[Data records]
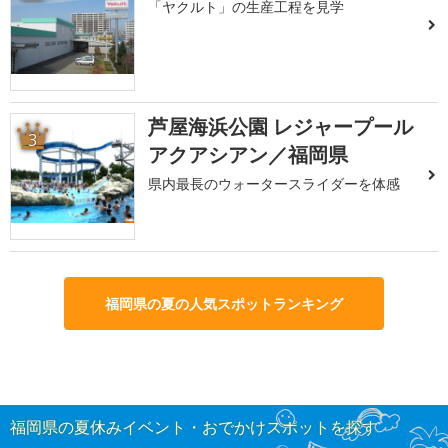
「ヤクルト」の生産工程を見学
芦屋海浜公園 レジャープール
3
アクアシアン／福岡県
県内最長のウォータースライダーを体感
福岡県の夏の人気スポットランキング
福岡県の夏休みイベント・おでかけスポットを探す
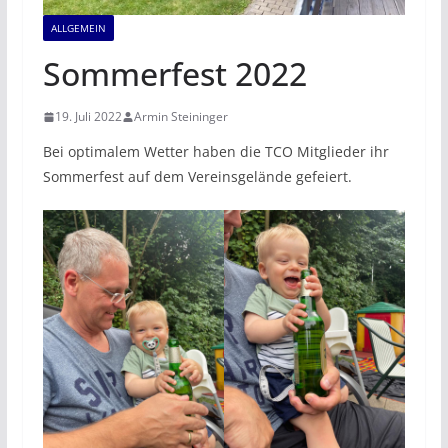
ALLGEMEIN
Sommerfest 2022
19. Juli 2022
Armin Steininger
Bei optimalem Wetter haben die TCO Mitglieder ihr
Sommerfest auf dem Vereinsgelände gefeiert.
[/Data records]
[Data records]
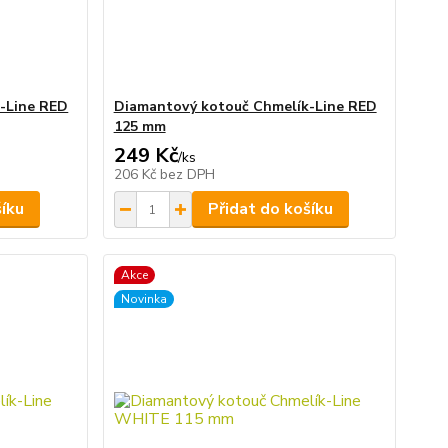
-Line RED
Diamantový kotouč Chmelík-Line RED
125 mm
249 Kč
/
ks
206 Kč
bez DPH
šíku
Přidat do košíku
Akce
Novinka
[/Data records]
[Data records]
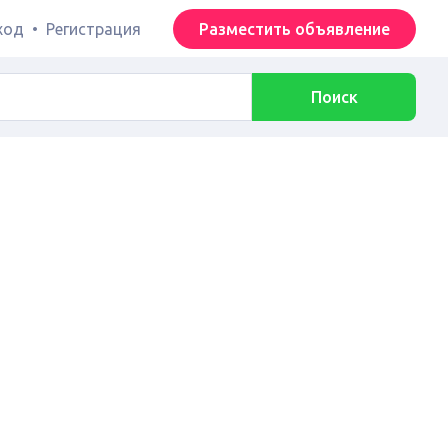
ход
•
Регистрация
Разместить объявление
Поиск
[/Data records]
__Required action__. Please count the lines in the rows above that contain the string "Sommerfest" and give only that number.

__Written reply__. 2